Por Jorge Consiglio.
El conocimiento es una experiencia íntima. Supone el regreso a un pasado que le sirva de contexto, de marco de referencia. La relación es inmediata, casi mecánica. Tiende a neutralizar el estupor ante lo nuevo. En la mayoría de los casos, en realidad, lo que llamamos conocimiento es reconocimiento. La incertidumbre ante lo desconocido, todo aquello que ampara una porción de caos, se reduce cuando confronta con un mapa empírico. Modelos clásicos para respaldar este juicio son los textos que nos dejaron los Cronistas de Indias. Gonzalo Fernández de Oviedo, por ejemplo, es consciente de las dificultades que implica describir lo “nuevo” de forma clara y verídica. En el proemio del Libro Primero de su Historia general y natural de las indias (1546) se pregunta: “¿Cuál ingenio mortal sabrá comprehender tanta diversidad de lenguas, de hábitos, de costumbres en los hombres destas Indias? ¿Tanta variedad de animales, así domésticos como salvajes y fieros? ¿Tanta multitud de árboles, copiosos de diversos géneros de frutas, otros estériles, así de aquellos que los indios cultivan…?” Frente a este desafío, Oviedo recurre a los modelos conocidos para representar las maravillas flamantes de las Indias.
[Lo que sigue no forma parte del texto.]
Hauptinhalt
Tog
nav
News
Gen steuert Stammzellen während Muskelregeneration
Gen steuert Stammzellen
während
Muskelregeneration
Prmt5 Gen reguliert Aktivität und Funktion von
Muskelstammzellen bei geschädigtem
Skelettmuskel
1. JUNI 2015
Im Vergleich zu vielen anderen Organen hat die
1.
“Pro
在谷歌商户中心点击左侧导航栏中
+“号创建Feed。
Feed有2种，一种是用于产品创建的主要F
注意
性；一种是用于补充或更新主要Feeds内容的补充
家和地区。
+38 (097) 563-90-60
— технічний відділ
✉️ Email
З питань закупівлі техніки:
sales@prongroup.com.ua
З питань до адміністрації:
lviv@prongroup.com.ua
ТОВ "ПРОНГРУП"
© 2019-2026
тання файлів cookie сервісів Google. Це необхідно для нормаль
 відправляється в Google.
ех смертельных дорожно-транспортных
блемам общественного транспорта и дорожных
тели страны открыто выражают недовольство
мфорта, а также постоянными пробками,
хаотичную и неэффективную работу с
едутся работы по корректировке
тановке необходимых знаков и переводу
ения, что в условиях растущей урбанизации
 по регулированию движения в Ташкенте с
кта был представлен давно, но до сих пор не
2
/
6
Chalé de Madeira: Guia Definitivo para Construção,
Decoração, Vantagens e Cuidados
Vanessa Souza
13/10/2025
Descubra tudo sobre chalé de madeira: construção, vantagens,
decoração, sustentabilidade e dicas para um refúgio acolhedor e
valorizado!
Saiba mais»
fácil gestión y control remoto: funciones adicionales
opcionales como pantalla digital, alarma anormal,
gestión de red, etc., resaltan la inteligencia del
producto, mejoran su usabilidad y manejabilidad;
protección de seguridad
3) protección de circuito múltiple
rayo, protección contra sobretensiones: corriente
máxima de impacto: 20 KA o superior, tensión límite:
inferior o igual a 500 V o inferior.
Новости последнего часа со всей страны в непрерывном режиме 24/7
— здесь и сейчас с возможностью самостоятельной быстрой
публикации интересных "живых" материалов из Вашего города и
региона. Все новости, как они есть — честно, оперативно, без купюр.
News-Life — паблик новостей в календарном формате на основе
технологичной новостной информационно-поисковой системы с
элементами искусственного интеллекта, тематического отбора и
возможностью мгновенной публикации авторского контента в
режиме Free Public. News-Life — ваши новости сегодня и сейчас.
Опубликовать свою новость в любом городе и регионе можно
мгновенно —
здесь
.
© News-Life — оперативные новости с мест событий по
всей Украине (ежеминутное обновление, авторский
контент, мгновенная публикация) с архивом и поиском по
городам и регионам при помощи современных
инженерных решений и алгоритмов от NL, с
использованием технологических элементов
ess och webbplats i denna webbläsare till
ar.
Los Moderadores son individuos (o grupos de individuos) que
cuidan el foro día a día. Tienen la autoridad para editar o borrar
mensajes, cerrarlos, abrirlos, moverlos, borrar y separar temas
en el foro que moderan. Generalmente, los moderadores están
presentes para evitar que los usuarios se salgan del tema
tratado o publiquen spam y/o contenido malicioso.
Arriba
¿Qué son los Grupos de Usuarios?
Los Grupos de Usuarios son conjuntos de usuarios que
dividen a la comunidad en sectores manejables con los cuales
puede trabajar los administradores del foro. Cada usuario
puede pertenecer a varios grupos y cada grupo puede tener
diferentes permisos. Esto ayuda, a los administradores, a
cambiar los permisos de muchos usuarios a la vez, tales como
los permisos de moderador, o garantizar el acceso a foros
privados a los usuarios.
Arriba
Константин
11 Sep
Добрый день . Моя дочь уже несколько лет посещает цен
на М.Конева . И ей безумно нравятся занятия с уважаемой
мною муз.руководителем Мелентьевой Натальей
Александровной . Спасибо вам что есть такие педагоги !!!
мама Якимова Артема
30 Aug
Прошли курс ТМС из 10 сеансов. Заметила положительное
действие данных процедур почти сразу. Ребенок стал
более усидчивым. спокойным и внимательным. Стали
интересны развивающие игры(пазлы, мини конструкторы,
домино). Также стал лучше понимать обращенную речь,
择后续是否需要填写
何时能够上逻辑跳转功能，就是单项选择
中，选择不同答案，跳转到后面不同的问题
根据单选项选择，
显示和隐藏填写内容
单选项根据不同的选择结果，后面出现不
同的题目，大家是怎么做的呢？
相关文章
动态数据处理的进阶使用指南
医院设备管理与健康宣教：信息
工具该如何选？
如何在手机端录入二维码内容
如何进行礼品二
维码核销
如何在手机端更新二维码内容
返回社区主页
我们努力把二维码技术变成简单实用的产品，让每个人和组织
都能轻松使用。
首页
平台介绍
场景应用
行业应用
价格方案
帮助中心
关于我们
Cuando habla de las raposas, dice: “Hay raposas, las cuales son ni más ni menos que las de España en la facción, pero no en el color”. O cuando escribe sobre las ovejas: “son enxutas de piernas e el cuello luengo e muy semejante a los camellos, salvo questas no tienen corcoba como el camello…”. Siempre hay un modelo que sirve de patrón de referencia.